The fossil record is replete with evidence of organisms (say trilobites) that exist for hundreds of thousands even millions of years with very little change. Then there is a hiccup in the record. The species disappears and is replaced with something very similar but of a different species. These changes appear to take place over a relatively short period and hence seem improbable. However if you invoke the scenario above, of two populations say that develop in isolation but with one superabundant and the other small, then imagine a catastrophe that clobbers the more numerous population, It doesn't seem improbable at all to see the minority population expand to fill the available niche. But the fossil record is patchy. It only records a very small part of the story and a lot must be inferred from disparate evidence. DNA is also a record. Even though we cant recover ancient DNA, the genes in existing DNA, genes we share with ALL other organisms makes an indisputable case for commonality. I suppose you could invoke the fairytale that God made all the different creatures out of a small parcel of genes but that's ridiculous.
As for perpetual improvement, evolutionary theory does not demand this. The theory just explains divergence and diversity. There is no reason that simple organisms can not continue to thrive in the company of more complex organisms. They just have to fit their environment.
While on the face of it life appears to violate the 2nd law of thermodynamics and defy entropy, it really doesn't. Life is a product of energy. Life can't initiate, or continue to exist without access to an external movement of energy. While the overall system may well be entropic, life is like an anomaly but it is dependant on energy flow and when that is not available it can not maintain its order. Incidentally, it appears to violate the airplane rule also (which, paraphrased, says that simple is best) but if you think about it the rule is not really challenged by the complexity of life because life is self replicating, self repairing and self varying. Its a marvellous thing.
As for fossilised boots and hats, are you implying that the age of the fossil record is challenged by that?
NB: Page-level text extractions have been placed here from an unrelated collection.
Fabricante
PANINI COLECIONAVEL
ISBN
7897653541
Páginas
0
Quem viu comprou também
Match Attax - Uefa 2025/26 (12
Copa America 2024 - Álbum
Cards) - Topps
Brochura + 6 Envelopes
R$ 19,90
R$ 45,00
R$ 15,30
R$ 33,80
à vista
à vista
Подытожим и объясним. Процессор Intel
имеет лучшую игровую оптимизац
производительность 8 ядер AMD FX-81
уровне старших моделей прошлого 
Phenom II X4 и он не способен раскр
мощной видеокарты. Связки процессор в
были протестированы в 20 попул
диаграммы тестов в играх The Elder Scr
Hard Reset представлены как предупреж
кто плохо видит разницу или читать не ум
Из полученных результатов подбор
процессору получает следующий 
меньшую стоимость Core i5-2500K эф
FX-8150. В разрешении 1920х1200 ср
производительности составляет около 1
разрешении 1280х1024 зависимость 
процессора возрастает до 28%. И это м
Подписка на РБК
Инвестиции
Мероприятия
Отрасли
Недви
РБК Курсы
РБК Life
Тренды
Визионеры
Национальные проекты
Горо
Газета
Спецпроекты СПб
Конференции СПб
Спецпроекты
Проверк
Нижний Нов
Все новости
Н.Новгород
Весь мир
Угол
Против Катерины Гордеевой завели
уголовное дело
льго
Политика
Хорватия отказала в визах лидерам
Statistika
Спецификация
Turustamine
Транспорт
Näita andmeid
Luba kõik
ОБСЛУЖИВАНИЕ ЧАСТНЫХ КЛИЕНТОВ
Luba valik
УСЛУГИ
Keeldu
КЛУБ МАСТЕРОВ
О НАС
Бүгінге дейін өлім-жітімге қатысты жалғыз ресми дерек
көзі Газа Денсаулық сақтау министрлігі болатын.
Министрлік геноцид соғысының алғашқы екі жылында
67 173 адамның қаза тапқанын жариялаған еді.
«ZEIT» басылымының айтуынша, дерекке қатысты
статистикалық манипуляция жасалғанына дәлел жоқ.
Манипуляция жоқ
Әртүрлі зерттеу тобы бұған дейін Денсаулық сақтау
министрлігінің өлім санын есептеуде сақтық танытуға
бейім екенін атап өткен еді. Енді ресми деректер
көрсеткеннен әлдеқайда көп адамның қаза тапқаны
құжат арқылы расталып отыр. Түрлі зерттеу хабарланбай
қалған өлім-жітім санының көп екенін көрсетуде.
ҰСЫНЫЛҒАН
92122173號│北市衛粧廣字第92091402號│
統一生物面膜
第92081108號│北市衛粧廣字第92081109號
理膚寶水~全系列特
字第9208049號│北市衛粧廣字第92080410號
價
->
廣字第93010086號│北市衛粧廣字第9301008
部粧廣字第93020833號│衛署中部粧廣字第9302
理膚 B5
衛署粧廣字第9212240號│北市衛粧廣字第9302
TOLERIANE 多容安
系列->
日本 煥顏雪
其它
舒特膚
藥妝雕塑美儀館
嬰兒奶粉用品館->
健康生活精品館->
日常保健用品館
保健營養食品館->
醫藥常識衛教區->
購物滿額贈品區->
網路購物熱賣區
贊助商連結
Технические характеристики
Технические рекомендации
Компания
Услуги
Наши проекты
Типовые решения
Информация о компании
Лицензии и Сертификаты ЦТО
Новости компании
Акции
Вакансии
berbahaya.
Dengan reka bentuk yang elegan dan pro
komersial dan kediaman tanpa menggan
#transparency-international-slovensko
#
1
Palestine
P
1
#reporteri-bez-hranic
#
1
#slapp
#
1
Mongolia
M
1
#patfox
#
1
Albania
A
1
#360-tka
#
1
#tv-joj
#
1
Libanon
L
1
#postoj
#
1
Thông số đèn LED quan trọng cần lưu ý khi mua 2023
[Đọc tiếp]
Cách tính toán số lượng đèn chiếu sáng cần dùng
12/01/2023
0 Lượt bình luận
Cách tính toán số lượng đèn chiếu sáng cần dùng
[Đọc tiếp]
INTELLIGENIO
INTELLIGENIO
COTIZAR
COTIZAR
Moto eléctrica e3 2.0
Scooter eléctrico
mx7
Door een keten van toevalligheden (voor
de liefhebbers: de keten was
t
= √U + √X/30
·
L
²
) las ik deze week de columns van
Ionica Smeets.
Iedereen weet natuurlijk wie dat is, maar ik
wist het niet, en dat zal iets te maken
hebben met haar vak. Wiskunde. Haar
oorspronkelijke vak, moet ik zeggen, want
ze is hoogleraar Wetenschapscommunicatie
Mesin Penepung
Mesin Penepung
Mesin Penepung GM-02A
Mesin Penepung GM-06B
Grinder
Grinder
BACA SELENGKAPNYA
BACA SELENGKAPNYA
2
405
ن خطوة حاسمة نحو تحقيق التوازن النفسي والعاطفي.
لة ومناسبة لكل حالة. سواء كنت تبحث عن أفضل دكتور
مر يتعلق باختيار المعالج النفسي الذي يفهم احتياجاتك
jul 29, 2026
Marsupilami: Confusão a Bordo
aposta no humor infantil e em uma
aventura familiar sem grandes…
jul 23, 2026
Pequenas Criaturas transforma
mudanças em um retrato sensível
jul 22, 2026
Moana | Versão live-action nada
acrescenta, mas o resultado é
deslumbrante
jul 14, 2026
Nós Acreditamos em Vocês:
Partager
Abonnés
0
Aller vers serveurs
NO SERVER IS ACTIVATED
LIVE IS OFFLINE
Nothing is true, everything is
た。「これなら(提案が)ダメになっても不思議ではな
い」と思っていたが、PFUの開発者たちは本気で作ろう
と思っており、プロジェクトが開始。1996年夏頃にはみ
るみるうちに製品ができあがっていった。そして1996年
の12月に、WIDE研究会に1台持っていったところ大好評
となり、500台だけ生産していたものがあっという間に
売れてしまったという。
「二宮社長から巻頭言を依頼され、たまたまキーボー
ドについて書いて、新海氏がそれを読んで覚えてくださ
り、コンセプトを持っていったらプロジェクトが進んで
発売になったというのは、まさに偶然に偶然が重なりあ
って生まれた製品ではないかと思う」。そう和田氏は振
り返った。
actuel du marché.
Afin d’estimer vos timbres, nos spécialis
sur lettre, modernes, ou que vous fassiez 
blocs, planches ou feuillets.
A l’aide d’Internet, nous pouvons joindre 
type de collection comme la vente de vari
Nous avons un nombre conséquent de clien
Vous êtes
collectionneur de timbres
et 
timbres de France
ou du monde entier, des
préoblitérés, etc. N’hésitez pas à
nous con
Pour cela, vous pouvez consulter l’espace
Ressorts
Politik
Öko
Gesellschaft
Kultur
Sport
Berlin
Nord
I would say that all sorts of facts must be re-examined from time to time in the light of new processes and new knowledge. Its part of the scientific process.
I am not aware of anything about the big bang that predicts the direction of rotation of heavenly bodies. So I don't see any disparity.
There is a simple test for the likely validity of an argument in this arena. Its the "God of the gaps" test. You find a hole in the scientific argument that defies explanation. Do you invoke a supernatural being to explain it?